The Traditional PR Agency Model is Dying, and Consultant Culture May Be Next Direction

- Originally published by BulldogReporter.com

Throughout my career, I’ve learned a great deal about the business of traditional agency PR. Miss program demands and you’re out. Make program demands and you’re rewarded with more work, a bigger team, the next new business pitch and the pressure to help keep the agency afloat. Darwin would smile at the whole mess—only the strong surviving and thriving.

This was a great model during my time with big agencies because I seemed to remain on the favorable side of Darwin’s balance, but one thing still didn’t make sense. In a perpetual “up or out” environment, why did we keep moving the talent who survived away from our clients and into the bureaucracy of management? Didn’t these rock stars just prove they were the best for their clients? By now you know what caused this evolutionary faux pas: the evil corporate ladder.

There is no way to keep top talent in an agency without paying them handsomely. And with heavy big-business overheads, stellar seasoned employees inevitably have to move off of client teams or else sponge finite budgets. The supposed fix? Let executives sell clients on their skills and load the program with mostly fresh graduates who have yet to make their green PR mistakes. It’s the classic agency model, you say, but is it really the best for paying clients?
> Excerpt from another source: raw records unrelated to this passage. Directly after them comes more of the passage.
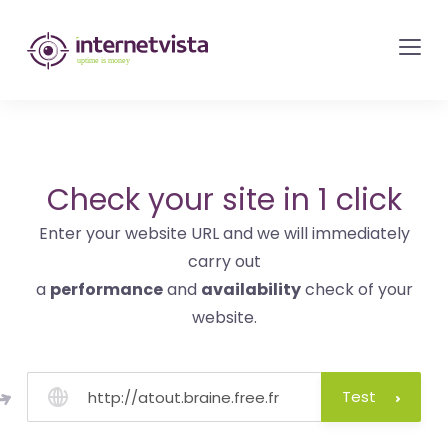
internetvista
monitoring
-
monitoring
of
websites
Check your site in 1 click
and
Enter your website URL and we will immediately
internet
carry out
services
a
performance
and
availability
check of your
-
website.
Uptime
is
money
Test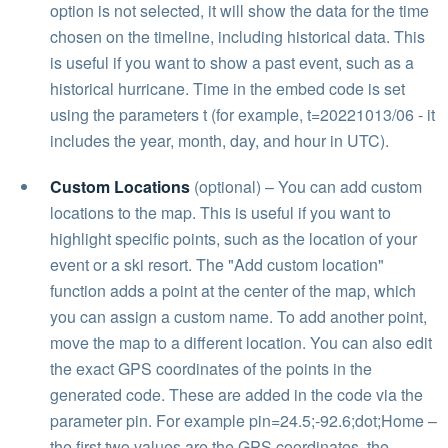
option is not selected, it will show the data for the time
chosen on the timeline, including historical data. This
is useful if you want to show a past event, such as a
historical hurricane. Time in the embed code is set
using the parameters t (for example, t=20221013/06 - it
includes the year, month, day, and hour in UTC).
Custom Locations
(optional) – You can add custom
locations to the map. This is useful if you want to
highlight specific points, such as the location of your
event or a ski resort. The "Add custom location"
function adds a point at the center of the map, which
you can assign a custom name. To add another point,
move the map to a different location. You can also edit
the exact GPS coordinates of the points in the
generated code. These are added in the code via the
parameter pin. For example pin=24.5;-92.6;dot;Home –
the first two values are the GPS coordinates, the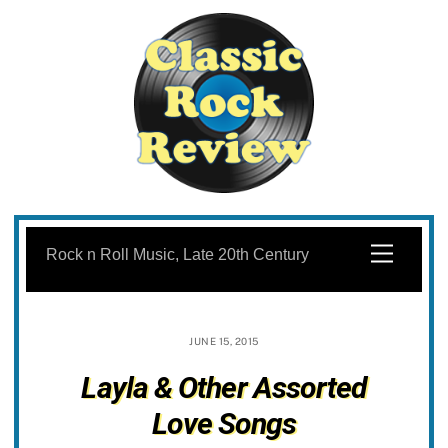
Skip
to
Menu
Rock n Roll Music, Late 20th Century
content
JUNE 15, 2015
Layla & Other Assorted
Love Songs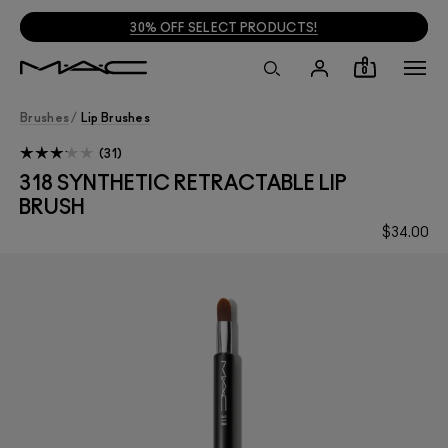
30% OFF SELECT PRODUCTS!
0
Brushes
/
Lip Brushes
31
318 SYNTHETIC RETRACTABLE LIP
BRUSH
$34.00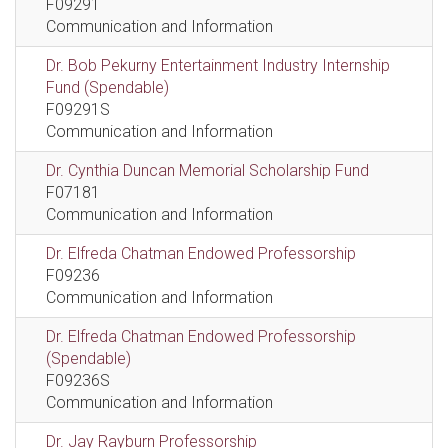
F09291
Communication and Information
Dr. Bob Pekurny Entertainment Industry Internship
Fund (Spendable)
F09291S
Communication and Information
Dr. Cynthia Duncan Memorial Scholarship Fund
F07181
Communication and Information
Dr. Elfreda Chatman Endowed Professorship
F09236
Communication and Information
Dr. Elfreda Chatman Endowed Professorship
(Spendable)
F09236S
Communication and Information
Dr. Jay Rayburn Professorship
There’s a burgeoning trend in client service that may soon give traditional agencies a run for their money: consultant culture. For a variety of reasons, experienced staffers are beginning to reject the idea great PR has to be done the big agency way—looking down from the top of the ladder. In my opinion, this shift in mindset a good thing. Independent PR consultants are on the rise; some working alone, others banding together to market their unique expertise to clients who simply want access to great talent at a reasonable price. By 2020, more than 40 percent of the workforce will be independently employed and the PR industry is not immune.

Consultancy offers a business proposition that appeals to both sides:

  • Clients affordably retain access to talent they’re priced away from at a traditional agency

  • Seasoned employees can continue providing the expertise they’ve refined over years, without juggling agency, overhead and staff management issues

  • Consulting offers the flexibility more employees are demanding in their careers, whether it’s parents who need more time at home with their families or Millennials who wish to redefine standard business hours

This is a notion I pursued five years ago and have seen pay off in dividends. In 2010, I started Approach PR & Marketing—a virtual agency made up of ex-agency independent PR consultants situated all over the country. I watched the recession unfold and saw my clients walk away, as they could no longer afford their expensive teams. Around the same period, I noticed an increase in industry peers breaking free of their “golden handcuffs” to go back to their PR roots as consultants.

Essentially, I launched a new type of agency model: experienced professionals coming together to staff accounts of all sizes. Our consultants are located all over the country, working from home offices or shared workspaces. Our team structure borrows the effective portion of the agency model—client-driven teams that combine the skills and experience needed—we just cut out the ineffective portion.

Our solution—keep the best talent working on client work. In a big agency, they sell you the talents and then serve up green account staff to manage most of the day-to-day affairs. At Approach, instead of your business being in the hands of a 20-something account executive, we sell you, our talent, and serve it as well. It’s as easy as removing those heavy big-business overheads, creating headspace to competitively compensate the top talent for their remarkable skill, and still pass savings to the client.

To paraphrase the late Steve Jobs: Everything around you was someone else’s idea, feel free to reject the ideas you don’t like. We have rejected the idea succeeding in PR means taking over a corner office and never touching another client campaign.

The agency world is all about the client, make no mistake about it. All too often in big agencies it’s about corporate policy and other overhead functions that cost clients a fortune. At the end of the day, we’re all here to achieve the client’s objective and make them money.

In short, the consultant-led team’s job is to keep the client happy, not to be bogged down by the stressors of upper management, posturing for brass promotions and agency profitability. This shift is good news for consultants, great news for our clients, and bad news for the agency model.